* [Your instructions]:
Where a line of the entries holds the string "группы", copy that line.

(Extracted records)
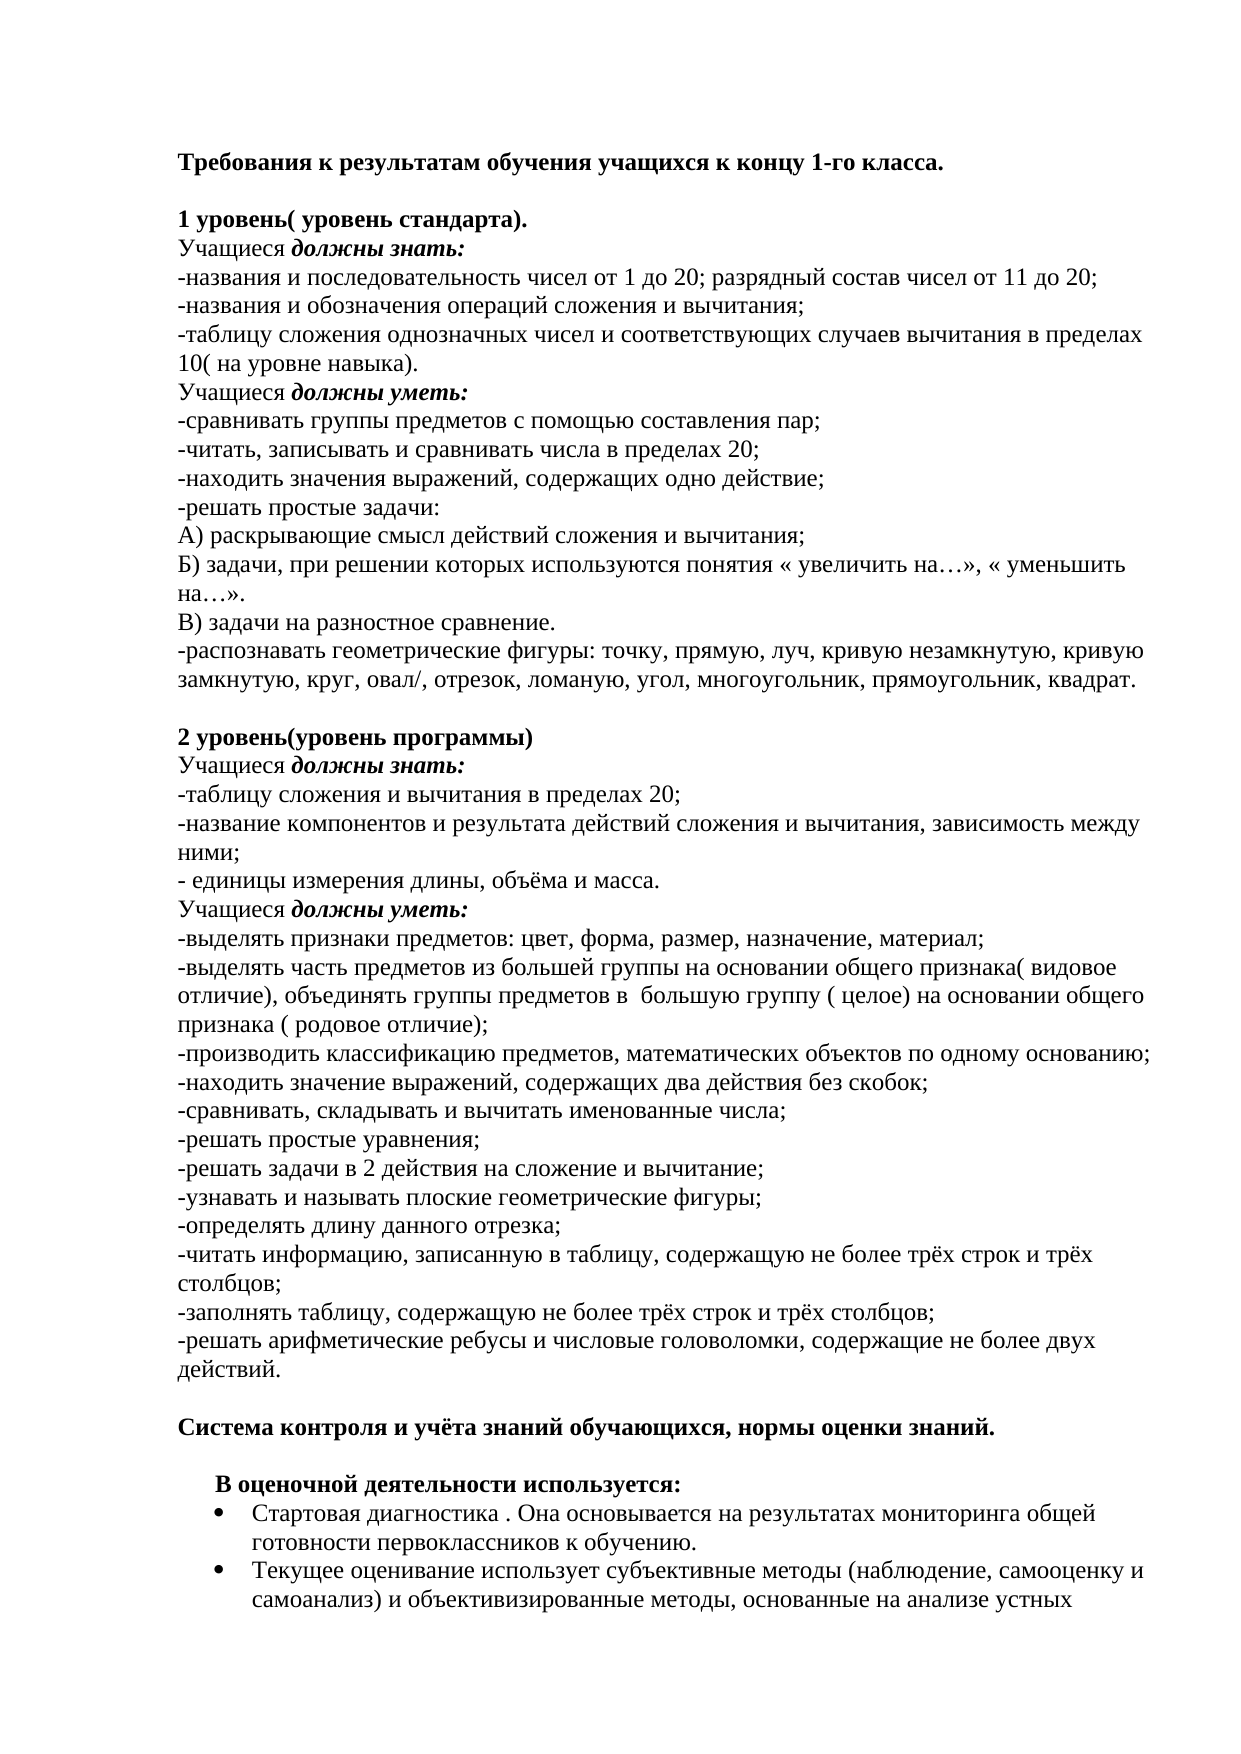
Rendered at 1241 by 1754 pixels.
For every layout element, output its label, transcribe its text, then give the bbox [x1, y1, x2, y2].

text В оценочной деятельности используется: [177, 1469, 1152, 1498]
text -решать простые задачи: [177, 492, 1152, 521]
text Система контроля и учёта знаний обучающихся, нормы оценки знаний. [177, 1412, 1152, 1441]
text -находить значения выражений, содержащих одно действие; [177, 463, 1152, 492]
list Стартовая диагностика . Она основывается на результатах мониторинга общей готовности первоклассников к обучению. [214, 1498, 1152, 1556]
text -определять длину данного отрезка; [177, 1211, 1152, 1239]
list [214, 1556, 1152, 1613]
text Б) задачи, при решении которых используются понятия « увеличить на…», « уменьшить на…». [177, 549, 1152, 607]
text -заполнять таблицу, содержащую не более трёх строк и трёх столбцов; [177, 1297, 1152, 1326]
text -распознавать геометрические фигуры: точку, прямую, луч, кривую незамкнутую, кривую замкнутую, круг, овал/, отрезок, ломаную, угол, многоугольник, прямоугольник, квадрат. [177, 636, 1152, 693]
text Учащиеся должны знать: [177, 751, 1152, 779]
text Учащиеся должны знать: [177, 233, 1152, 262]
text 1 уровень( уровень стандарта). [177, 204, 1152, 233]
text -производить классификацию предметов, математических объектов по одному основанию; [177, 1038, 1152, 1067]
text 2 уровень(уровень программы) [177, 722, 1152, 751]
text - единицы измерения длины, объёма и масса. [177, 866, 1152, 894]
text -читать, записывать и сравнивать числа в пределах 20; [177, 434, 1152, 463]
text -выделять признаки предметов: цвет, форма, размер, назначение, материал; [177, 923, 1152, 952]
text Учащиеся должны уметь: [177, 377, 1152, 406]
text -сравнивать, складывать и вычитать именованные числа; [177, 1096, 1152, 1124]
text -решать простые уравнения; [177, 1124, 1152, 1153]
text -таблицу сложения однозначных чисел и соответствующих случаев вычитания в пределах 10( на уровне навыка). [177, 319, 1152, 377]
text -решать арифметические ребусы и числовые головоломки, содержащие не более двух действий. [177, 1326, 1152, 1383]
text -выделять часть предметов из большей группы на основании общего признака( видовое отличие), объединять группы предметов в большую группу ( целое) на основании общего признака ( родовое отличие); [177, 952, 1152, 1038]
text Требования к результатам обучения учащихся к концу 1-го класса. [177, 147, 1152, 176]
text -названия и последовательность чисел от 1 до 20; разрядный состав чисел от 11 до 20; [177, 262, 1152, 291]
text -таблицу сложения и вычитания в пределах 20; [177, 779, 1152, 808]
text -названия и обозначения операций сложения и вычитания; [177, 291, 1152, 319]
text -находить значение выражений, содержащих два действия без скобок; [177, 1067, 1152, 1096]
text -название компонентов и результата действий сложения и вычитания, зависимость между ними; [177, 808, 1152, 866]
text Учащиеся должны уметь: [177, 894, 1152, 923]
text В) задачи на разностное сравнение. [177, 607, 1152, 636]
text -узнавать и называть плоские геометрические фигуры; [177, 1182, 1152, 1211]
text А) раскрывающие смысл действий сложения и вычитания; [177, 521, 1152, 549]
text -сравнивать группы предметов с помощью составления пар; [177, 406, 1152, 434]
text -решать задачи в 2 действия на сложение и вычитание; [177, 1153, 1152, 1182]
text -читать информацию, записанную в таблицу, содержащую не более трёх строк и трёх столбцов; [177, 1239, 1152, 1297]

* [Reply to the task]:
text -выделять часть предметов из большей группы на основании общего признака( видовое отличие), объединять группы предметов в большую группу ( целое) на основании общего признака ( родовое отличие); [177, 952, 1152, 1038]
text -сравнивать группы предметов с помощью составления пар; [177, 406, 1152, 434]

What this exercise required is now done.